_Data for processing_
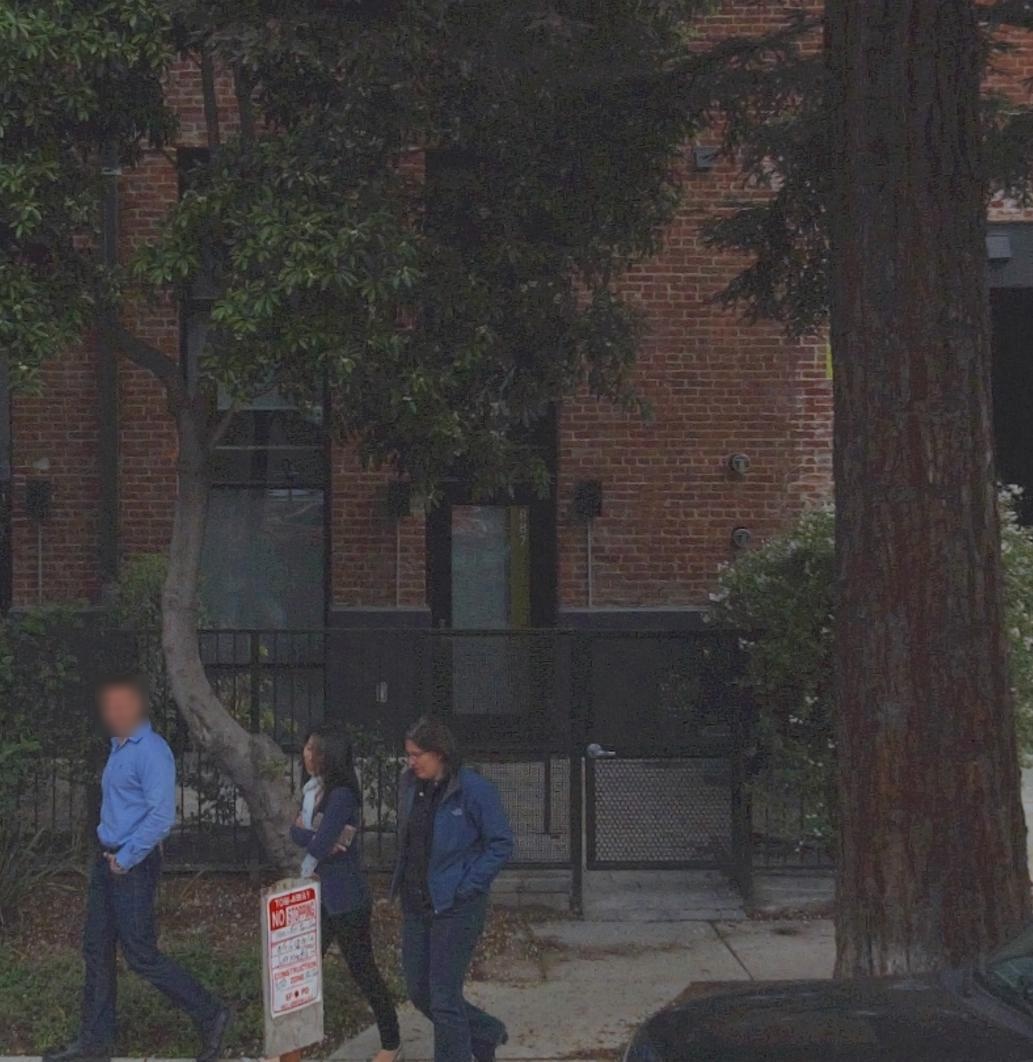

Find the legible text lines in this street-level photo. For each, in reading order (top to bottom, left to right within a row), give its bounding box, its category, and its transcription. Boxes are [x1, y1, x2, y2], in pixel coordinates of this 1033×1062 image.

[517, 508, 529, 549] StreetNumber: 887
[271, 908, 286, 930] None: NO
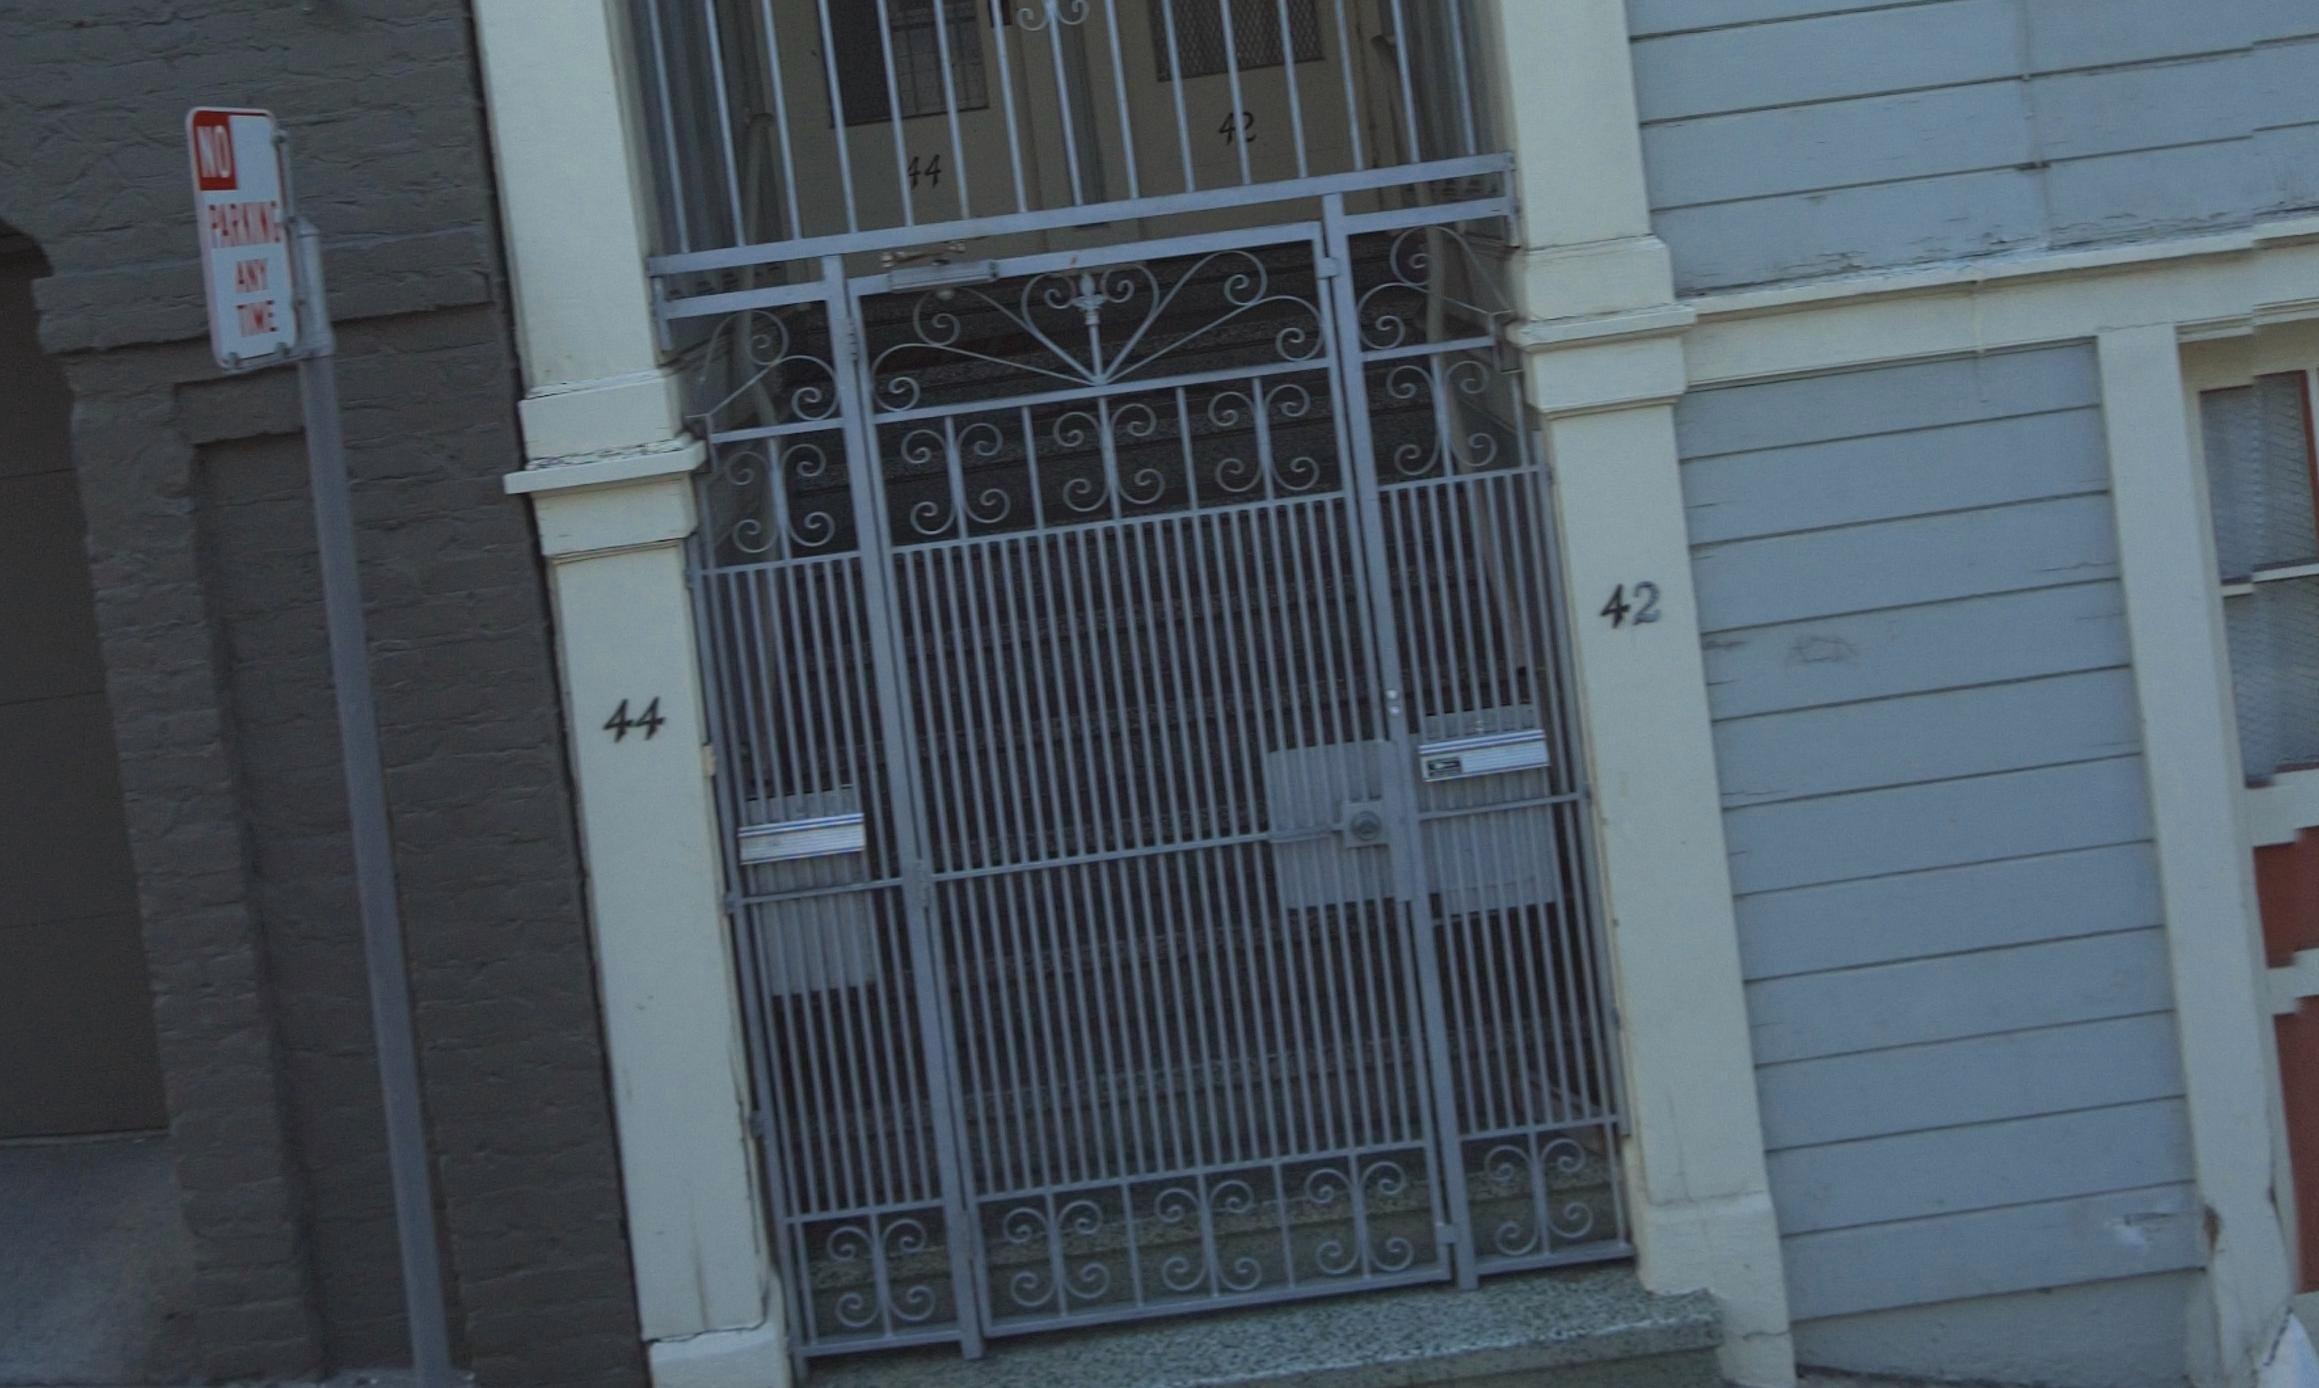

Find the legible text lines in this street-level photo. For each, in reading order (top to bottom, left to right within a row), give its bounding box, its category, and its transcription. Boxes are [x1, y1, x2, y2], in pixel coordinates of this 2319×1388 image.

[191, 120, 237, 184] None: NO
[204, 197, 290, 253] None: PARKING
[232, 254, 273, 295] None: ANY
[231, 296, 283, 341] None: TIME
[1594, 573, 1667, 633] StreetNumber: 42
[595, 693, 672, 749] StreetNumber: 44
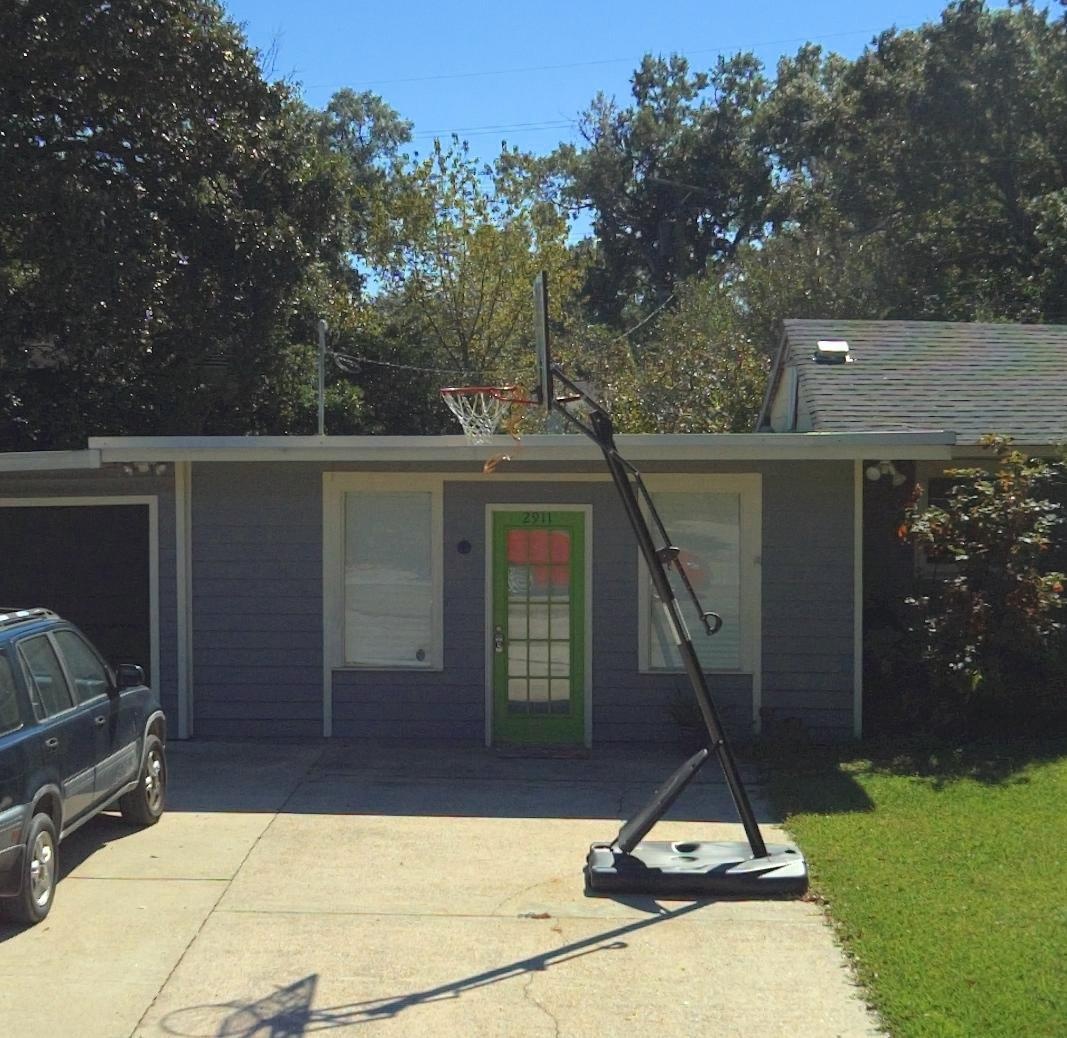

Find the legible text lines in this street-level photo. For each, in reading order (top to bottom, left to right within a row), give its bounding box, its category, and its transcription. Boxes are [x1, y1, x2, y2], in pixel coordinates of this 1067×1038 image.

[521, 510, 554, 526] StreetNumber: 2911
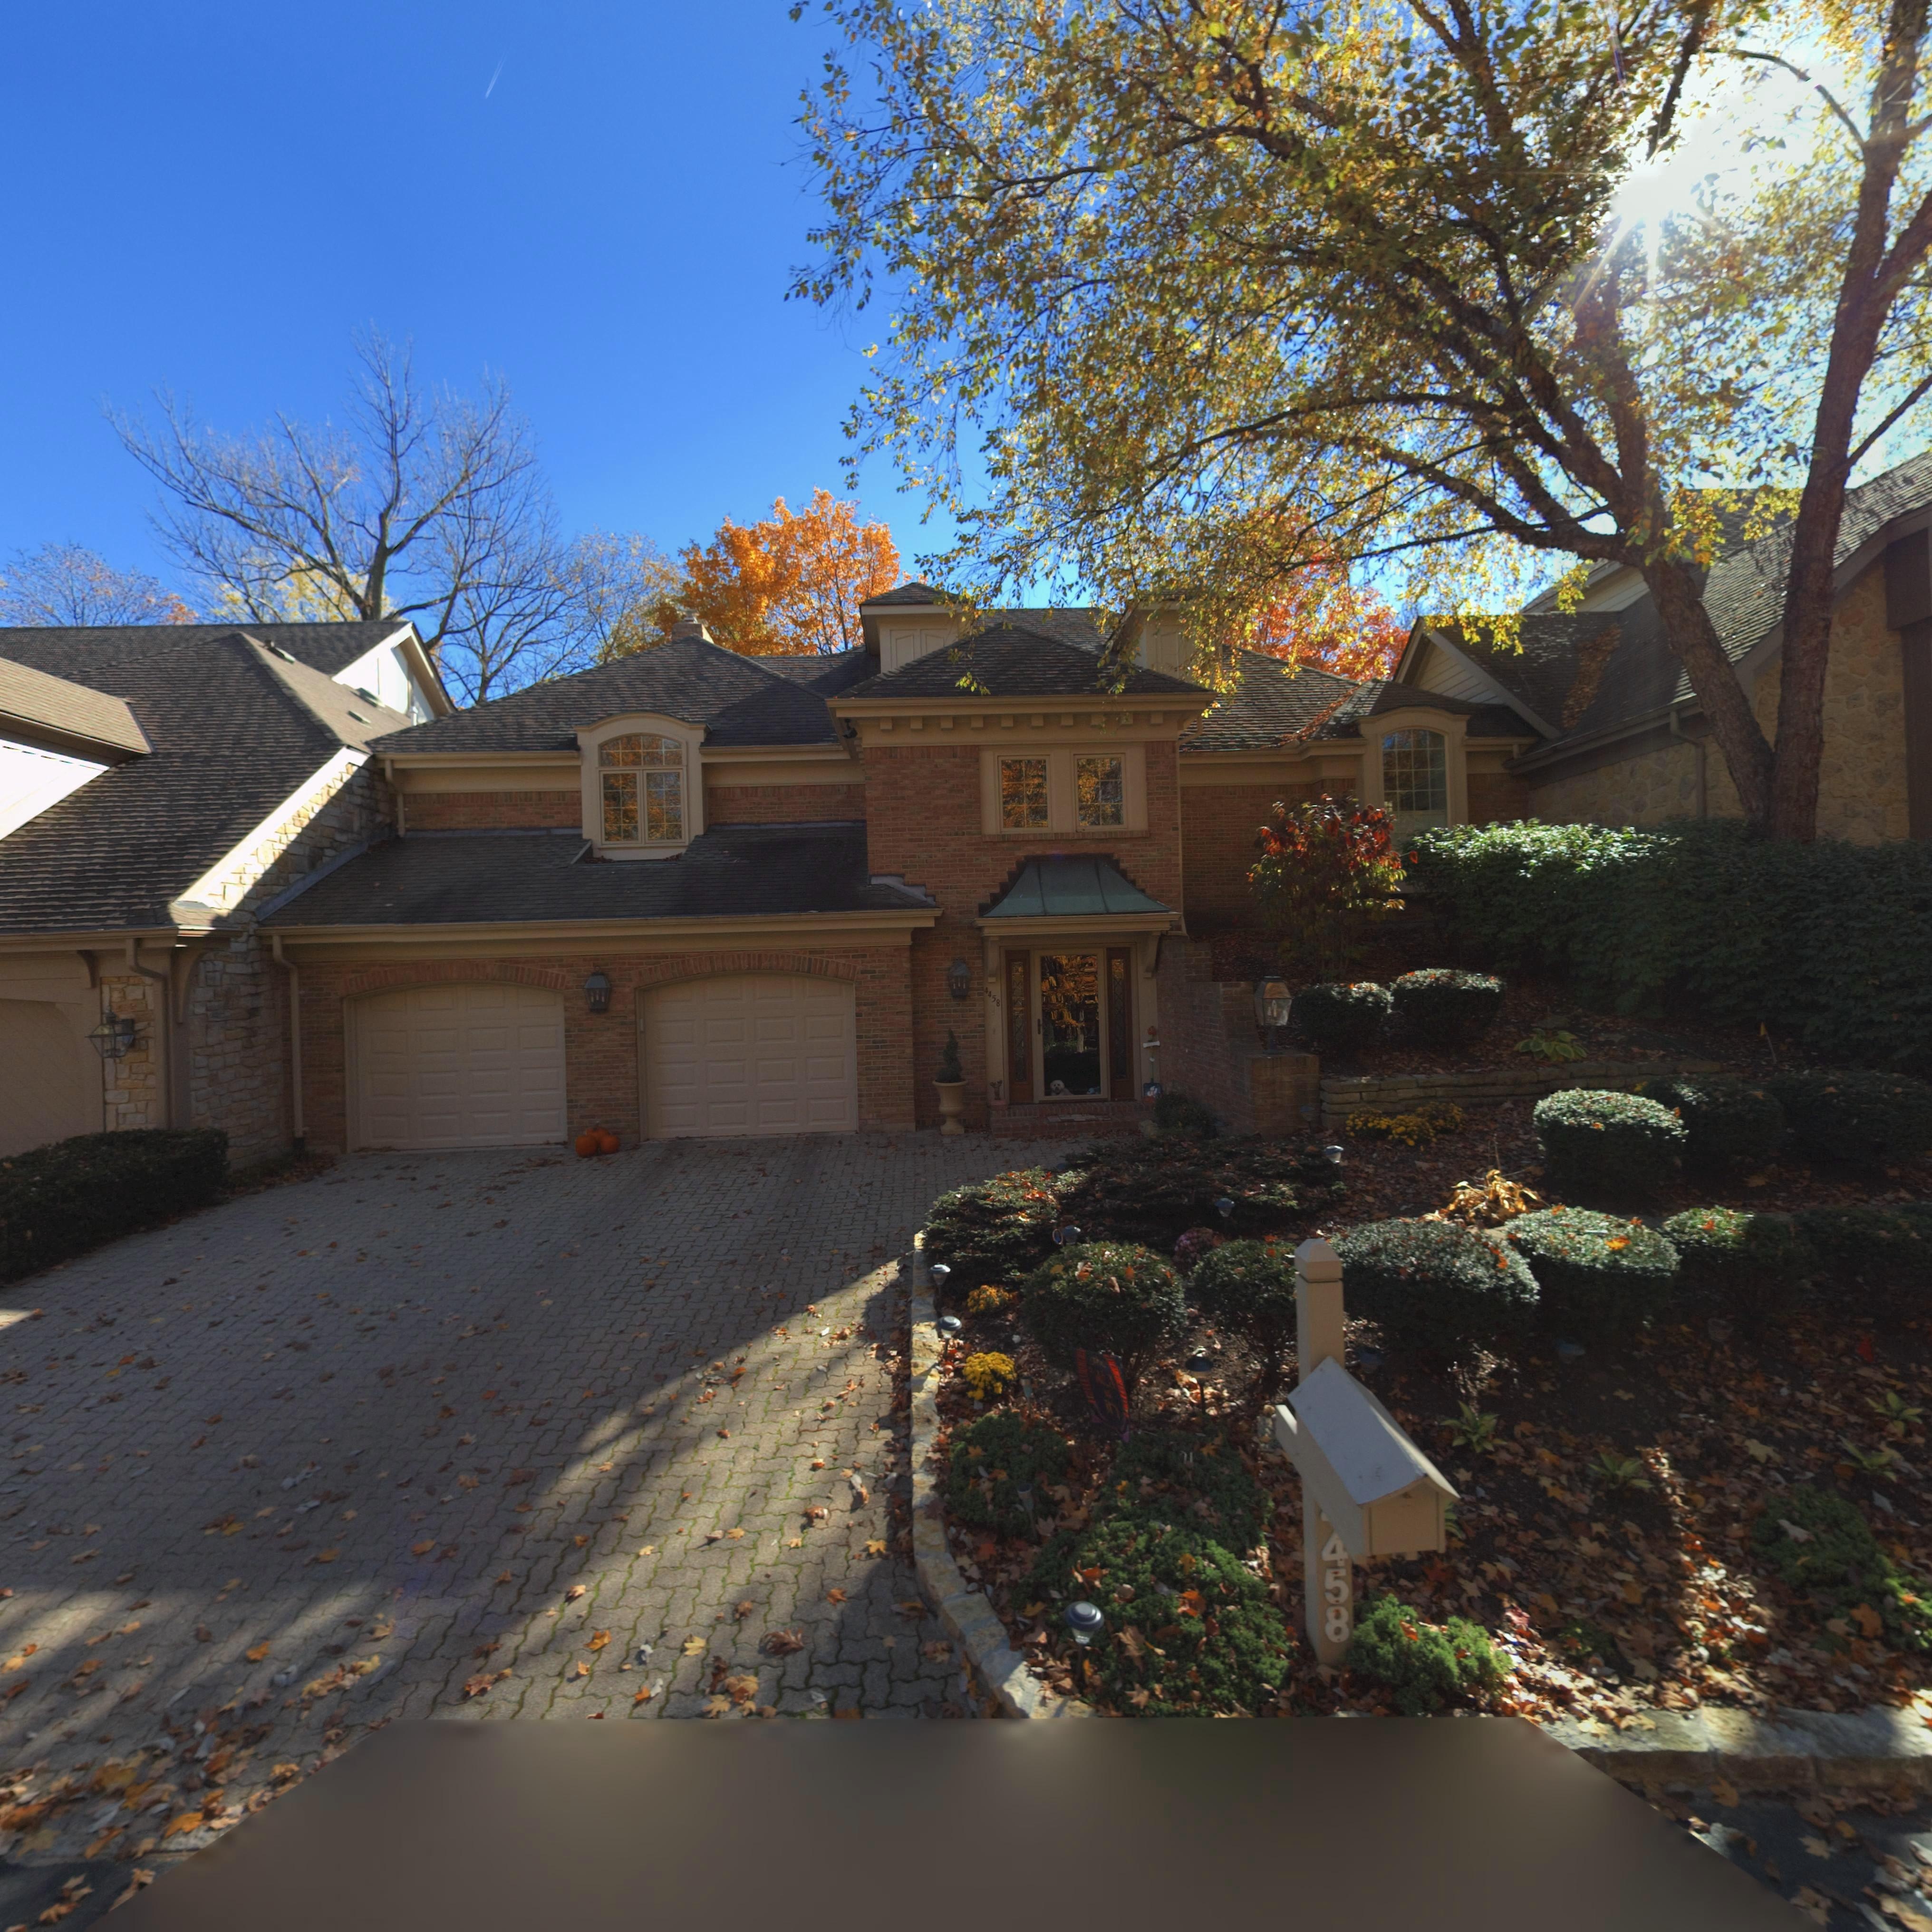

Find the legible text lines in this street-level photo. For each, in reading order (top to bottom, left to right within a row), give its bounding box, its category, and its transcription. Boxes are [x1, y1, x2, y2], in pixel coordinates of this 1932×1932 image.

[983, 985, 1001, 1008] StreetNumber: 4458
[1321, 1526, 1353, 1646] StreetNumber: 458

_Do this_
Present the entries from their start through the line containing "[271, 908, 286, 930] None: NO" as a numbered list. Leave out blank lines and pictures.

_Task output_
1. Find the legible text lines in this street-level photo. For each, in reading order (top to bottom, left to right within a row), give its bounding box, its category, and its transcription. Boxes are [x1, y1, x2, y2], in pixel coordinates of this 1033×1062 image.
2. [517, 508, 529, 549] StreetNumber: 887
3. [271, 908, 286, 930] None: NO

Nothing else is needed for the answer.